What is being asked: This exercise needs all of the entries set down again, exactly as they read.

Data shown:
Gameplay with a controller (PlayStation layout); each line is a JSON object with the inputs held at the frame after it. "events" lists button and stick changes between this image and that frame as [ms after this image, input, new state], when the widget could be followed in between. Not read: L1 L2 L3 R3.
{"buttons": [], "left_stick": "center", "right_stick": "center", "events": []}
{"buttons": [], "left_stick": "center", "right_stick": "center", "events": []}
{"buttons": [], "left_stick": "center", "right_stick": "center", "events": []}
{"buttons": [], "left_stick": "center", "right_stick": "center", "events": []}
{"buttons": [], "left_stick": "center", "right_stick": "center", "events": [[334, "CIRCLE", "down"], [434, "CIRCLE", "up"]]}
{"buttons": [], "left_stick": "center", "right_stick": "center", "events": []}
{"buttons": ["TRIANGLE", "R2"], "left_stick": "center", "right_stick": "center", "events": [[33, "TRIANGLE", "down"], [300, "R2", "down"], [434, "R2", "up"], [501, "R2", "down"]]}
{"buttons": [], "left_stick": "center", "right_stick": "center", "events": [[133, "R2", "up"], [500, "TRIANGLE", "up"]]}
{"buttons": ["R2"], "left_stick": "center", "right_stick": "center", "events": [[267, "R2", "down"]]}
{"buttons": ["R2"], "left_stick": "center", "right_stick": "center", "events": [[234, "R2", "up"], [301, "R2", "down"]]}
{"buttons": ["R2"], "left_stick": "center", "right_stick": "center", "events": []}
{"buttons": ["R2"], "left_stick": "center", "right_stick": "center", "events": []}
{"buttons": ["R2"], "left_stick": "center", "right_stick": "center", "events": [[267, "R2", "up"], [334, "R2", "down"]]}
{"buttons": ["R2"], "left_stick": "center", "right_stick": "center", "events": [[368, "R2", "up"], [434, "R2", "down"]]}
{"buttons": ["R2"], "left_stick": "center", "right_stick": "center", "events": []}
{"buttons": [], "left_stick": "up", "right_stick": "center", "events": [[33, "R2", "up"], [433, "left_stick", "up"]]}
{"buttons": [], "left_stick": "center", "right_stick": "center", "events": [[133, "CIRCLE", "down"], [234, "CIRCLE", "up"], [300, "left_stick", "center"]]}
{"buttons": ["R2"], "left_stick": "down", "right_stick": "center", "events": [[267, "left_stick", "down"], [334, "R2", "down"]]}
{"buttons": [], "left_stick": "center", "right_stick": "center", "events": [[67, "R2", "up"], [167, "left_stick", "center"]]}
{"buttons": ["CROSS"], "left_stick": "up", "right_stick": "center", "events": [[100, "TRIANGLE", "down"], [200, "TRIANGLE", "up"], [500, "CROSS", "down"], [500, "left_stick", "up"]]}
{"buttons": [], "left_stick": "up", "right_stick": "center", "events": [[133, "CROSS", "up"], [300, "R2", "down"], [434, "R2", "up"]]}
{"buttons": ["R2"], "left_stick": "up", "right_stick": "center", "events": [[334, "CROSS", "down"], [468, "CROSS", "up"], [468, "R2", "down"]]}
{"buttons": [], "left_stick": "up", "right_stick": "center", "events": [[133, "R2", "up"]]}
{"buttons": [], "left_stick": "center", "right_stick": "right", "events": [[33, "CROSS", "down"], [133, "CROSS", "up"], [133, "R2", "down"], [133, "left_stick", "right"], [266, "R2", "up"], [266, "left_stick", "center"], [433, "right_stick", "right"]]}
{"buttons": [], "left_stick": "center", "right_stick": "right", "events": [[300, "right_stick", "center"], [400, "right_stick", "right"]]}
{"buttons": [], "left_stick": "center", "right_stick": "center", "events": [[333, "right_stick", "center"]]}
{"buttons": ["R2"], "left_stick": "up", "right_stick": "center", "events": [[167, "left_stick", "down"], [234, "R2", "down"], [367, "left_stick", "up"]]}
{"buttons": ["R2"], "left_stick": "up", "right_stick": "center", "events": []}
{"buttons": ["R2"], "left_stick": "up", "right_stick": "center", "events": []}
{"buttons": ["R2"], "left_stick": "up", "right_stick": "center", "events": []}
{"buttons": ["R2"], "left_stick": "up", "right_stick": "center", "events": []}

Solution to the exercise:
Gameplay with a controller (PlayStation layout); each line is a JSON object with the inputs held at the frame after it. "events" lists button and stick changes between this image and that frame as [ms after this image, input, new state], when the widget could be followed in between. Not read: L1 L2 L3 R3.
{"buttons": [], "left_stick": "center", "right_stick": "center", "events": []}
{"buttons": [], "left_stick": "center", "right_stick": "center", "events": []}
{"buttons": [], "left_stick": "center", "right_stick": "center", "events": []}
{"buttons": [], "left_stick": "center", "right_stick": "center", "events": []}
{"buttons": [], "left_stick": "center", "right_stick": "center", "events": [[334, "CIRCLE", "down"], [434, "CIRCLE", "up"]]}
{"buttons": [], "left_stick": "center", "right_stick": "center", "events": []}
{"buttons": ["TRIANGLE", "R2"], "left_stick": "center", "right_stick": "center", "events": [[33, "TRIANGLE", "down"], [300, "R2", "down"], [434, "R2", "up"], [501, "R2", "down"]]}
{"buttons": [], "left_stick": "center", "right_stick": "center", "events": [[133, "R2", "up"], [500, "TRIANGLE", "up"]]}
{"buttons": ["R2"], "left_stick": "center", "right_stick": "center", "events": [[267, "R2", "down"]]}
{"buttons": ["R2"], "left_stick": "center", "right_stick": "center", "events": [[234, "R2", "up"], [301, "R2", "down"]]}
{"buttons": ["R2"], "left_stick": "center", "right_stick": "center", "events": []}
{"buttons": ["R2"], "left_stick": "center", "right_stick": "center", "events": []}
{"buttons": ["R2"], "left_stick": "center", "right_stick": "center", "events": [[267, "R2", "up"], [334, "R2", "down"]]}
{"buttons": ["R2"], "left_stick": "center", "right_stick": "center", "events": [[368, "R2", "up"], [434, "R2", "down"]]}
{"buttons": ["R2"], "left_stick": "center", "right_stick": "center", "events": []}
{"buttons": [], "left_stick": "up", "right_stick": "center", "events": [[33, "R2", "up"], [433, "left_stick", "up"]]}
{"buttons": [], "left_stick": "center", "right_stick": "center", "events": [[133, "CIRCLE", "down"], [234, "CIRCLE", "up"], [300, "left_stick", "center"]]}
{"buttons": ["R2"], "left_stick": "down", "right_stick": "center", "events": [[267, "left_stick", "down"], [334, "R2", "down"]]}
{"buttons": [], "left_stick": "center", "right_stick": "center", "events": [[67, "R2", "up"], [167, "left_stick", "center"]]}
{"buttons": ["CROSS"], "left_stick": "up", "right_stick": "center", "events": [[100, "TRIANGLE", "down"], [200, "TRIANGLE", "up"], [500, "CROSS", "down"], [500, "left_stick", "up"]]}
{"buttons": [], "left_stick": "up", "right_stick": "center", "events": [[133, "CROSS", "up"], [300, "R2", "down"], [434, "R2", "up"]]}
{"buttons": ["R2"], "left_stick": "up", "right_stick": "center", "events": [[334, "CROSS", "down"], [468, "CROSS", "up"], [468, "R2", "down"]]}
{"buttons": [], "left_stick": "up", "right_stick": "center", "events": [[133, "R2", "up"]]}
{"buttons": [], "left_stick": "center", "right_stick": "right", "events": [[33, "CROSS", "down"], [133, "CROSS", "up"], [133, "R2", "down"], [133, "left_stick", "right"], [266, "R2", "up"], [266, "left_stick", "center"], [433, "right_stick", "right"]]}
{"buttons": [], "left_stick": "center", "right_stick": "right", "events": [[300, "right_stick", "center"], [400, "right_stick", "right"]]}
{"buttons": [], "left_stick": "center", "right_stick": "center", "events": [[333, "right_stick", "center"]]}
{"buttons": ["R2"], "left_stick": "up", "right_stick": "center", "events": [[167, "left_stick", "down"], [234, "R2", "down"], [367, "left_stick", "up"]]}
{"buttons": ["R2"], "left_stick": "up", "right_stick": "center", "events": []}
{"buttons": ["R2"], "left_stick": "up", "right_stick": "center", "events": []}
{"buttons": ["R2"], "left_stick": "up", "right_stick": "center", "events": []}
{"buttons": ["R2"], "left_stick": "up", "right_stick": "center", "events": []}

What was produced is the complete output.